[Problem statement]
Quote verbatim the span of lines that begins the listing below and closes with the line containing "The error code".

[Data for this task]
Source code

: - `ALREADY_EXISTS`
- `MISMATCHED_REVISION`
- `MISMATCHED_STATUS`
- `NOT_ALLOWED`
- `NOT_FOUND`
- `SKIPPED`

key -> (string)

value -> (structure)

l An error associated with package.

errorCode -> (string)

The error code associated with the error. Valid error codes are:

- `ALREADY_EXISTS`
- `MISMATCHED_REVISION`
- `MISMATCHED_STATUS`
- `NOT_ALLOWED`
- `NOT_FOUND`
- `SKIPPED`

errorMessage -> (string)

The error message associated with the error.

[Answer space]
Source code

: - `ALREADY_EXISTS`
- `MISMATCHED_REVISION`
- `MISMATCHED_STATUS`
- `NOT_ALLOWED`
- `NOT_FOUND`
- `SKIPPED`

key -> (string)

value -> (structure)

l An error associated with package.

errorCode -> (string)

The error code associated with the error. Valid error codes are:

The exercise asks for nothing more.